Вы не можете понять меня, читатель: возвращаюсь к тому моменту после первого звонка, когда я лег, укрылся и решил ждать второго. Я ждал его минут двадцать. Пока не понял, что звонка не было и не будет.
Но все же я встал, перенес сонную дочь с дивана к себе в постель, а ее подушку, одеяло и простыню убрал. На всякий случай. Лишь после этого успокоился, но уже не спал до утра, просидел в кресле до прихода жены.
С тех пор и по сегодняшний день, вы же сами видите, что время наше пока решительно не переменилось к лучшему, я все еще жду каждую ночь ВТОРОГО ЗВОНКА. И я знаю, и жена знает, и дочь, уже вышедшая замуж и родившая собственную Настеньку, мы все это знаем: у нас, к сожалению, есть основания ждать звонка.

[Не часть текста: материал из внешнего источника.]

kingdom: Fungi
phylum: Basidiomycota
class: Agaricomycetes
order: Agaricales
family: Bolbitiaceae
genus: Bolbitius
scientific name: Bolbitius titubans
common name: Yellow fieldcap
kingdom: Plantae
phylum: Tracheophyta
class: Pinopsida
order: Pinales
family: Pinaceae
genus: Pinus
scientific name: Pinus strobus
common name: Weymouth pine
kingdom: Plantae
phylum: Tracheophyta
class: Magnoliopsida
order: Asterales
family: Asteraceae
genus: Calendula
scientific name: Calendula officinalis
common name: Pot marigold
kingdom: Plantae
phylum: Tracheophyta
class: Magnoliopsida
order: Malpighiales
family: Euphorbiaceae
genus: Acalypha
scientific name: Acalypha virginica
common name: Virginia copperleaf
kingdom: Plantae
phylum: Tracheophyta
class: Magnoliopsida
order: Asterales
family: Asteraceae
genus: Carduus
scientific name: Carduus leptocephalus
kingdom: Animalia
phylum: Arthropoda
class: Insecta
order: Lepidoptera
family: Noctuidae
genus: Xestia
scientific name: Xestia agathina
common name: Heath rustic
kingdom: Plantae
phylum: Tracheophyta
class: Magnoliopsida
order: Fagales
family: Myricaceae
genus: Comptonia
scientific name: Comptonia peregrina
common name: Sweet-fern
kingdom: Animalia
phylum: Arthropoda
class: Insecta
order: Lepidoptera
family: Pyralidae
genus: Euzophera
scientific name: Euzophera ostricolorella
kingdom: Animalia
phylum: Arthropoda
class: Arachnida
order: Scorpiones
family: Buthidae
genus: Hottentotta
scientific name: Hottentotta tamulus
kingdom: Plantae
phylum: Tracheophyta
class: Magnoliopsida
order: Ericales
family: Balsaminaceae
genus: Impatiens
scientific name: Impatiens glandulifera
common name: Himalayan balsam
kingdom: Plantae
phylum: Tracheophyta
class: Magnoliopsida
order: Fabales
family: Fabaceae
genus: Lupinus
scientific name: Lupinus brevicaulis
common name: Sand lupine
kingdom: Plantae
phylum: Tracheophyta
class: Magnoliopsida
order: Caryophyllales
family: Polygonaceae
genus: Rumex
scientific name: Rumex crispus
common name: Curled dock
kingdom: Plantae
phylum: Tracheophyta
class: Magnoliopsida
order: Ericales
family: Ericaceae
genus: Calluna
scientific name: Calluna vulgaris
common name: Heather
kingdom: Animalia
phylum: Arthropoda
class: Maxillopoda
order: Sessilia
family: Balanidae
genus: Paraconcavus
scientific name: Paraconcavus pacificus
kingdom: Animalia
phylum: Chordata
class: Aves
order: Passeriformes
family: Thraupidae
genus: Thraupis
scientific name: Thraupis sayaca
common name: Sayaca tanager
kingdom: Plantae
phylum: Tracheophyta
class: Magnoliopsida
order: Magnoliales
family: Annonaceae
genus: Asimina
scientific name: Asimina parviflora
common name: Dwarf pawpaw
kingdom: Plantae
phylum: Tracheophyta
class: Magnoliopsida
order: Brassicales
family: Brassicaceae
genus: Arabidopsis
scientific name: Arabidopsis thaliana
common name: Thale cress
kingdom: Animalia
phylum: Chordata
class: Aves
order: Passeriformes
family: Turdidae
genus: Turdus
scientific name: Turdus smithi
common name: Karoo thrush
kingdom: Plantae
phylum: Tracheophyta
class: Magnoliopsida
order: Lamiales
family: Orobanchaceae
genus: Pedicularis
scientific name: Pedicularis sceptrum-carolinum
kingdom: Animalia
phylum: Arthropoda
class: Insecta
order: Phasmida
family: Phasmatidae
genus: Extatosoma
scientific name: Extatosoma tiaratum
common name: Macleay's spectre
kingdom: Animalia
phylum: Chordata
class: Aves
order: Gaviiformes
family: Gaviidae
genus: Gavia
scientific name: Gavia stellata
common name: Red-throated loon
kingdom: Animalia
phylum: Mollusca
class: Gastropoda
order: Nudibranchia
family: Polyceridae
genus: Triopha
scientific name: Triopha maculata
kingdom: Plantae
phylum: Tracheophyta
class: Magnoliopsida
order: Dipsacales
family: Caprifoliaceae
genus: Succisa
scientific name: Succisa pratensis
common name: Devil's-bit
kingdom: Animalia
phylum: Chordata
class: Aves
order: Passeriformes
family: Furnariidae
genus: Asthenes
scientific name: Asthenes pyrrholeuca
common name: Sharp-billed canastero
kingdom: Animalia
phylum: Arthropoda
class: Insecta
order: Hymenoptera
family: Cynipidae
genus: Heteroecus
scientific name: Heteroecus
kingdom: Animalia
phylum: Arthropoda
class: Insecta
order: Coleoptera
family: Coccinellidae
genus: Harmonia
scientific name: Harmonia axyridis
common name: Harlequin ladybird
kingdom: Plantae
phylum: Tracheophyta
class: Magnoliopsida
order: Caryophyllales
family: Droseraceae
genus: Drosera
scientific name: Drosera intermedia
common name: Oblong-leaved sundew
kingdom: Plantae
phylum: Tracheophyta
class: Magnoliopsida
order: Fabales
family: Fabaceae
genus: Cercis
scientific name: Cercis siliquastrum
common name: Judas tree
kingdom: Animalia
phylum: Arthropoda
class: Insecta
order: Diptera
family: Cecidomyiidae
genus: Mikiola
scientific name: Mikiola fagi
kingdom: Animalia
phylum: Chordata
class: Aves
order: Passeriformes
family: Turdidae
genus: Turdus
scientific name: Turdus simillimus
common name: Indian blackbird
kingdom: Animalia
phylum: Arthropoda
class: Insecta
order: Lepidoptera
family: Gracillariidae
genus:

Вот какие инверсии делает с моим поколением тот страх. У молодых он, возможно, тоже есть, но перешел из сердца в мозг, они только все понимают (если понимают?), что можно и надо чего-то бояться. У меня же страх остался в сердце навсегда.
Бедная моя страна.
Последний долг. М.: Академия, 1995
Сегодня только я (увы, единственный!) знаю, как жили и работали трое журналистов — Аграновских. Семейной бригадой мы в разные годы прошли по тесной журналистской тропе: один за другим, как опытные солдатики по заминированной территории. Отметьте, читатель, если пожелаете, что Толя и я обладали похожими голосами, часто дурили по телефону нашу мамку, зато характерами пошли в соседей, как говаривала хранительница нашего домашнего очага.
А писали каждый в своей манере и стилистике. Перепутать нас, имея в виду темы и стилистику, невозможно. Различать — различали: это — «сам» (стало быть — отец), это — Толик, это — Валька. Но даже если и были «похожими», ну и что? Экая беда! Главное, что каждому было отпущено говорить читателю что-то путное, не затасканное, не тривиальное. А уж если мы открывали рты (публиковались), читатель был уверен: ни вранья от Аграновских не дождетесь, ни откровенных глупостей, ни умолчания в тряпочку. Уж «эти» ни продаются, ни покупаются — так о нас говорили.